Question-103: Explain how does HBase actually delete a row?

Answer: In HBase, whatever you write will be stored from RAM to disk, these disk writes are immutable barring compaction. During deletion process in HBase, major compaction process delete marker while minor compactions don’t. In normal deletes, it results in a delete tombstone marker- these delete data they represent are removed during compaction. Also, if you delete data and add more data, but with an earlier timestamp than the tombstone timestamp, further Gets may be masked by the delete/tombstone marker and hence you will not receive the inserted value until after the major compaction.

Question-104: Explain what happens if you alter the block size of a column family on an already occupied database?

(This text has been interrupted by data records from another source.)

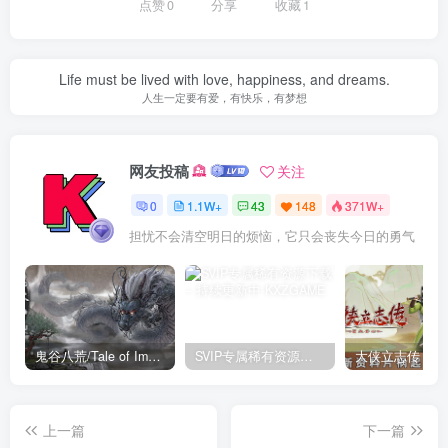
点赞
0
分享
收藏
1
Life must be lived with love, happiness, and dreams.
人生一定要有爱，有快乐，有梦想
网友投稿
关注
0
1.1W+
43
148
371W+
担忧不会清空明日的烦恼，它只会丧失今日的勇气
鬼谷八荒/Tale of Immortal v1.2.105.259|角色扮演|容量27.4GB|免安装绿色中文版
SVIP专属稀有资源下载 – 持续更新中
上一篇
下一篇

Answer:  When you alter the block size of the column family, the new data occupies the new block size while the old data remains within the old block size. During data compaction, old data will take the new block size.  New files as they are flushed, have a new block size whereas existing data will continue to be read correctly. All data should be transformed to the new block size, after the next major compaction.

Question-105: What is Bloom filter and how it helps?

Answer: HBase supports Bloom Filter to improve the overall throughput of the cluster. A HBase Bloom Filter is a space-efficient mechanism to test whether a StoreFile contains a specific row or row-col cell. Without Bloom Filter, the only way to decide if a row key is contained in a StoreFile is to check the StoreFile's block index, which stores the start row key of each block in the StoreFile. It is very likely that the row key we are finding will drop in between two block start keys; if it does then HBase has to load the block and scan from the block's start key to figure out if that row key actually exists.